Pain is a unique personal experience showing variability where gender and sex related effects might contribute. The mechanisms underlying the differences between women and men are currently unknown but are likely to be complex and involving interactions between biological, sociocultural and psychological aspects.
In women, painful experimental stimuli are generally reported to produce a greater intensity of pain than in men. Clinical pain is often reported with higher severity and frequency, longer duration, and present in a greater number of body regions in women than in men. Women are also more likely to experience a number of painful conditions such as fibromyalgia, temporomandibular dysfunction, migraine, rheumatoid arthritis and irritable bowel syndrome.
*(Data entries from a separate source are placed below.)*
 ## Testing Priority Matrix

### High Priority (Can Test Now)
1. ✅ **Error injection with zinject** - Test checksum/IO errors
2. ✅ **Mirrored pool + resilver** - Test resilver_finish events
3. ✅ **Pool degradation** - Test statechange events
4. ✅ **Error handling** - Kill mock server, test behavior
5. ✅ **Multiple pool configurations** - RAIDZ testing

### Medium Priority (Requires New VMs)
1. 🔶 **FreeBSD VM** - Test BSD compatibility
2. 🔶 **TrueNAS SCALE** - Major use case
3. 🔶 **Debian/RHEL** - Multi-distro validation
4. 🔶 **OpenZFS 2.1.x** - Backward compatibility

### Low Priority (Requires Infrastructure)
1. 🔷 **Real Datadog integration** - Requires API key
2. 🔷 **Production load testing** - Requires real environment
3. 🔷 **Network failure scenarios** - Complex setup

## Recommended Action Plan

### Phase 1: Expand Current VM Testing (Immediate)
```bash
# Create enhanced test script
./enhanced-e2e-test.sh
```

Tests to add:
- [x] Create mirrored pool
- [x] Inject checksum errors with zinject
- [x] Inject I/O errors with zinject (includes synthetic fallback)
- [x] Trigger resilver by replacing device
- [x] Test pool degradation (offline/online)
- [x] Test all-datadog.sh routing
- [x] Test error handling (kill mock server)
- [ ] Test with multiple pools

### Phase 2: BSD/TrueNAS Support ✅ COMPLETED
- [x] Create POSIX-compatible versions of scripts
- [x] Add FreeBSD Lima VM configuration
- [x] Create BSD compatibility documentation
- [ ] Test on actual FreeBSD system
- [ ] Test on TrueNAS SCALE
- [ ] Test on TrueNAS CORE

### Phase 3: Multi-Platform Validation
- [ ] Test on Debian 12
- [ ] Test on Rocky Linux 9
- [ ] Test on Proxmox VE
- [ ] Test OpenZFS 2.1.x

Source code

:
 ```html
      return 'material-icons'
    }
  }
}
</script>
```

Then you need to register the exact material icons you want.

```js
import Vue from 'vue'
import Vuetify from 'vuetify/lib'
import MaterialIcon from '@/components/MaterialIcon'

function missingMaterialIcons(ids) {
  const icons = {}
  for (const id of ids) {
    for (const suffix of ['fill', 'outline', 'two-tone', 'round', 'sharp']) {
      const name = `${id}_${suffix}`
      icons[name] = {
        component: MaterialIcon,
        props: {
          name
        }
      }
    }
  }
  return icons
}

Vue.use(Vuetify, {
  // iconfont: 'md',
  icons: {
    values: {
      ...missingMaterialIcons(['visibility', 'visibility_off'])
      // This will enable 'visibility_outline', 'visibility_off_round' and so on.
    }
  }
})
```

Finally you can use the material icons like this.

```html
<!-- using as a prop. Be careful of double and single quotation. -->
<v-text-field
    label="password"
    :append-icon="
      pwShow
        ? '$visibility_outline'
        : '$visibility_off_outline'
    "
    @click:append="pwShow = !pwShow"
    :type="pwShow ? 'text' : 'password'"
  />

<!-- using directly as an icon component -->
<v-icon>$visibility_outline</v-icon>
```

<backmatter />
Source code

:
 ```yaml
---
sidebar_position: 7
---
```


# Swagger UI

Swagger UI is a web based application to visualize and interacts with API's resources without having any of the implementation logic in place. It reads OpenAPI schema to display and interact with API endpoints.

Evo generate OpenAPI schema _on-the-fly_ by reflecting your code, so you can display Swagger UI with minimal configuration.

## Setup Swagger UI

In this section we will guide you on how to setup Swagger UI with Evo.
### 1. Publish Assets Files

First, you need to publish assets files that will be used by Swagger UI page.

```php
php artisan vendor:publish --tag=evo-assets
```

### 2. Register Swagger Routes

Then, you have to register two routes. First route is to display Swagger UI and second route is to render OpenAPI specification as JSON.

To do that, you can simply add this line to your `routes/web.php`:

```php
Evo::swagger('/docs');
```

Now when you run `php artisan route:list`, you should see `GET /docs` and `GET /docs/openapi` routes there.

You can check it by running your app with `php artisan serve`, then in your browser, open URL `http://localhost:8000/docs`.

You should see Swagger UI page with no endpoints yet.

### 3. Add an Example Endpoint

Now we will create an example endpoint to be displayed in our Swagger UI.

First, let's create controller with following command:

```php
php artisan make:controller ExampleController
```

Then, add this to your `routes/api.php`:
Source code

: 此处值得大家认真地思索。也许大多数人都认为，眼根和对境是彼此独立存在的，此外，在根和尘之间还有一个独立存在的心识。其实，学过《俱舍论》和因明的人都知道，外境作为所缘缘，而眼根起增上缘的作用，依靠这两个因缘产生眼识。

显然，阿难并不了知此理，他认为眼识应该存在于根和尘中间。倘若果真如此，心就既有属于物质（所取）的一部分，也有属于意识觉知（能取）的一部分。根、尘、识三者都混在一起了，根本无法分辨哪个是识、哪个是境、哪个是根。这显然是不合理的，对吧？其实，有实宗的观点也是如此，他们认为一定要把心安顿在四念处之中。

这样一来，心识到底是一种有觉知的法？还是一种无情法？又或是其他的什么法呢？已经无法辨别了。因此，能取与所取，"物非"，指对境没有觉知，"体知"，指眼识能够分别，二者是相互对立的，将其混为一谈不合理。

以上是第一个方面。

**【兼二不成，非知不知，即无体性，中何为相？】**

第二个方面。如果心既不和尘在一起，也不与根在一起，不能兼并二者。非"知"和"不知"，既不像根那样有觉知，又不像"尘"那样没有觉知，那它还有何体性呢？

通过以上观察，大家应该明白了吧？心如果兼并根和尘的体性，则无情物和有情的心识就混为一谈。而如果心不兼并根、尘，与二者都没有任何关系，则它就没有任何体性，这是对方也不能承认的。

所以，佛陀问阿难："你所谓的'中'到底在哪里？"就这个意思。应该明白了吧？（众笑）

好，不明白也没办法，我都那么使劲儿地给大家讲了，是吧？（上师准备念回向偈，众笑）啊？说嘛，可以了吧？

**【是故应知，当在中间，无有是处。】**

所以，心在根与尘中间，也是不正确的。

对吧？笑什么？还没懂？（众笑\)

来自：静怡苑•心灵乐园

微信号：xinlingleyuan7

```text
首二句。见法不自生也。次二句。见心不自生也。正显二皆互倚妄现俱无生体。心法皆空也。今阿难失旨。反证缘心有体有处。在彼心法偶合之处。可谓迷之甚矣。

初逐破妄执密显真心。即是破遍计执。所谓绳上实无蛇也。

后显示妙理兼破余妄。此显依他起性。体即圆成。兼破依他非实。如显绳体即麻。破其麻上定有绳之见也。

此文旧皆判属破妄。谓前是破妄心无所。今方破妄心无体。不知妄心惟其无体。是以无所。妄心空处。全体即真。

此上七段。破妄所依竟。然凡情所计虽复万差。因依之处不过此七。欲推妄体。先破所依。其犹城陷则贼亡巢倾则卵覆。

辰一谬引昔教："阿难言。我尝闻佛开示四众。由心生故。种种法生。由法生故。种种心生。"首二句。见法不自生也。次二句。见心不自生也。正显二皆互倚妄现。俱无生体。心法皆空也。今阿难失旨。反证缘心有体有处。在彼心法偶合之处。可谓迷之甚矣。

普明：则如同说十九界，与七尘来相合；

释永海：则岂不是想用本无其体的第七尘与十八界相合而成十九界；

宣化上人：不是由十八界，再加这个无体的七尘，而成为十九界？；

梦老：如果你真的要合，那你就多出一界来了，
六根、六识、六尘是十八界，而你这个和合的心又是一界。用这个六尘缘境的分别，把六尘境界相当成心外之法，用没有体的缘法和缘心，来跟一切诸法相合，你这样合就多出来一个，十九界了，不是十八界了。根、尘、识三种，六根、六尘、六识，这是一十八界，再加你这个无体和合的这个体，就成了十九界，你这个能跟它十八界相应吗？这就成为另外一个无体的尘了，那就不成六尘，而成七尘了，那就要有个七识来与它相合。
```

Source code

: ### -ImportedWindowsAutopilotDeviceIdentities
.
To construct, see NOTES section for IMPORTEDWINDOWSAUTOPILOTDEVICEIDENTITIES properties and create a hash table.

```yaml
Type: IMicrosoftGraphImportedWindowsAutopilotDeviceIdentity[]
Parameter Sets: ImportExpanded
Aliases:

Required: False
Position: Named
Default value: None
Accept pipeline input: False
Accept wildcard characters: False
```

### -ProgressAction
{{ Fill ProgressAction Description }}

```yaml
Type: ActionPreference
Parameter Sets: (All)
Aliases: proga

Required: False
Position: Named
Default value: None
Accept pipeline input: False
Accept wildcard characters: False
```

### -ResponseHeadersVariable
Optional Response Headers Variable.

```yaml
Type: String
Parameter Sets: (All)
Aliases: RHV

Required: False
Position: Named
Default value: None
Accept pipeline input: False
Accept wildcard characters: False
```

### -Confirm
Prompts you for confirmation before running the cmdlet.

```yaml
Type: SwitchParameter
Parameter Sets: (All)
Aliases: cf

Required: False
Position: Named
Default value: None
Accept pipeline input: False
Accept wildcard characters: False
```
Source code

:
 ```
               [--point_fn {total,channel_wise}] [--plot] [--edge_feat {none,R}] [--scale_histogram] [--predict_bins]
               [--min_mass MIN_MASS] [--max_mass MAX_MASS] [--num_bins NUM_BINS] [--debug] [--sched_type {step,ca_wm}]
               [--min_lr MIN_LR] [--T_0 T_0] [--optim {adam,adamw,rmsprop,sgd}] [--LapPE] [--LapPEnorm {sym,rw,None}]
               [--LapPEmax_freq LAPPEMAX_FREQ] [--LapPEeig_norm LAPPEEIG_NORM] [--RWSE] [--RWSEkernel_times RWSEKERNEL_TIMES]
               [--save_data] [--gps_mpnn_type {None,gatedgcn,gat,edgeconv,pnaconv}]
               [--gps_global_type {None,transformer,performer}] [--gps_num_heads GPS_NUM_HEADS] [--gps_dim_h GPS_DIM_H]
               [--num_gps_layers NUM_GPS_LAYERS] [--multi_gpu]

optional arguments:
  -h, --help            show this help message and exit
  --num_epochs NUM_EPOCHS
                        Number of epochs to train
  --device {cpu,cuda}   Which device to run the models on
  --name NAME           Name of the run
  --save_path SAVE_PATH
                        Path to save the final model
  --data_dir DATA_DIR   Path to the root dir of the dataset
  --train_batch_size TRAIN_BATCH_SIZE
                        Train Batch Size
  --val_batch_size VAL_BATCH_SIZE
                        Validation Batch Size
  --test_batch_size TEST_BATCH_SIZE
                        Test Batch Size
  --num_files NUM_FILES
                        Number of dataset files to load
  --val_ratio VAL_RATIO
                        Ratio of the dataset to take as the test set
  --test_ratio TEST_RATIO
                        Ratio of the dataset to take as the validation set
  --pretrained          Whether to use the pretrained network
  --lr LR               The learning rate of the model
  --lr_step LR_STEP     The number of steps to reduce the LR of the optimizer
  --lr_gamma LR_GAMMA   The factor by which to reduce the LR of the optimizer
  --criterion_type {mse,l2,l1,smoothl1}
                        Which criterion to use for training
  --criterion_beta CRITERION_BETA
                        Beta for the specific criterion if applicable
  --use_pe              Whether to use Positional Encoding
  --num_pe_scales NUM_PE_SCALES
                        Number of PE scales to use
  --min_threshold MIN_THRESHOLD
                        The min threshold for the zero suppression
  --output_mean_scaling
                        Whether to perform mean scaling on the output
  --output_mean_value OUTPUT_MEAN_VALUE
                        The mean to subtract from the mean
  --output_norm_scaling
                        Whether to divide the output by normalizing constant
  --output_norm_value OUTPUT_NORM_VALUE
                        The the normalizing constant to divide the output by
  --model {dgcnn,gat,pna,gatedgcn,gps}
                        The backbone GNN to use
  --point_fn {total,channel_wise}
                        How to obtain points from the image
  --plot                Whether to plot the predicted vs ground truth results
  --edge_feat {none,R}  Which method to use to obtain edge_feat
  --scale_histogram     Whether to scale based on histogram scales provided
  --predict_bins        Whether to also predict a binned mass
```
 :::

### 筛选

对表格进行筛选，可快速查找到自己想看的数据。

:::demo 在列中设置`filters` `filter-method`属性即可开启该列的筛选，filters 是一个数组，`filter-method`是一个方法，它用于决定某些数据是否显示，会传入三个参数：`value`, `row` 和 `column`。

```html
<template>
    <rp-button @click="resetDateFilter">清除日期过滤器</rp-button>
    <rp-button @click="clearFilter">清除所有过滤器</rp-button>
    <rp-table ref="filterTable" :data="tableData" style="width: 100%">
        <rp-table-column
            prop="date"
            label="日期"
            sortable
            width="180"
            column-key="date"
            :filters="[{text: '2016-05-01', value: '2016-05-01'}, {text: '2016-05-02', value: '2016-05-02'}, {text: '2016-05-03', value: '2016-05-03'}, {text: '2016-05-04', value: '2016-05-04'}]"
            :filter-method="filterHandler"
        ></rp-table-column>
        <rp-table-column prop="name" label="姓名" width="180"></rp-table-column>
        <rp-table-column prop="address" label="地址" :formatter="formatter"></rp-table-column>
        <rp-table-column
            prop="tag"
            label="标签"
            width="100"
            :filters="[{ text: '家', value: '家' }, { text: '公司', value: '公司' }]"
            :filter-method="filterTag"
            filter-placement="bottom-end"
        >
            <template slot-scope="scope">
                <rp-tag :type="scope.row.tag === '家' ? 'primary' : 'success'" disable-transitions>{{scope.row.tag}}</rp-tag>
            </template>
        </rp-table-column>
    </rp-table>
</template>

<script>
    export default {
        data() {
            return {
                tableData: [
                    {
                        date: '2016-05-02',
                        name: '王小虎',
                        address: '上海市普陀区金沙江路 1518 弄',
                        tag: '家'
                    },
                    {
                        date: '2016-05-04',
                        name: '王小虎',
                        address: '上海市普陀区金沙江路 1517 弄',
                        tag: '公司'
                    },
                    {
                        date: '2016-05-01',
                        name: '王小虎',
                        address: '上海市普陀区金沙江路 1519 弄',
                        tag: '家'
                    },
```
With regard to biological factors, quantitative as well as qualitative differences in the endogenous pain inhibitory systems have been implicated, as well as an influence of gonadal hormones. Psychosocial factors like sex role beliefs, pain coping strategies, and pain related expectancies may also contribute to the differences. Being exposed to repeated painful visceral events (eg menses, labour) during life may contribute to an increased sensitivity to, and greater prevalence of, pain among women.
When assessing the outcome of pharmacological and non-pharmacological therapies in pain treatment, the factors of gender and sex should be taken into account as the response to an intervention may differ. Preferably, treatment recommendations should be based on studies using both women and men as the norm. Due to variability in results, findings from animal studies and experiments in healthy subjects should be interpreted with care.